== Work instruction ==
Take every line from the data that has the word "json" in it.

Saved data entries
——————
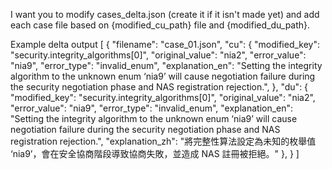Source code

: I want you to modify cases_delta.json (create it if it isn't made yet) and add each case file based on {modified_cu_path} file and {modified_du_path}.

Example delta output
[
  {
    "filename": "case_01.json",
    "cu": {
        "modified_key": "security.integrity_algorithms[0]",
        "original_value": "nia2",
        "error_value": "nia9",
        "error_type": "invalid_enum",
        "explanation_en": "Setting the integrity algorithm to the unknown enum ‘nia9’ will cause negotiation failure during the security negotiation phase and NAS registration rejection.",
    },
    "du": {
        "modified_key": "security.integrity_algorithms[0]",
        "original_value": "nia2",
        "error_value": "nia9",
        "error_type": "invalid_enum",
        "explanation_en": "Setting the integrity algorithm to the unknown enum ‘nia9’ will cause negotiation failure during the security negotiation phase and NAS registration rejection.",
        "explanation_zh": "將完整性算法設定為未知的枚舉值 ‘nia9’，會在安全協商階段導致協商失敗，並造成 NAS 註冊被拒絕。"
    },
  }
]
——————
== Written solution ==
: I want you to modify cases_delta.json (create it if it isn't made yet) and add each case file based on {modified_cu_path} file and {modified_du_path}.
    "filename": "case_01.json",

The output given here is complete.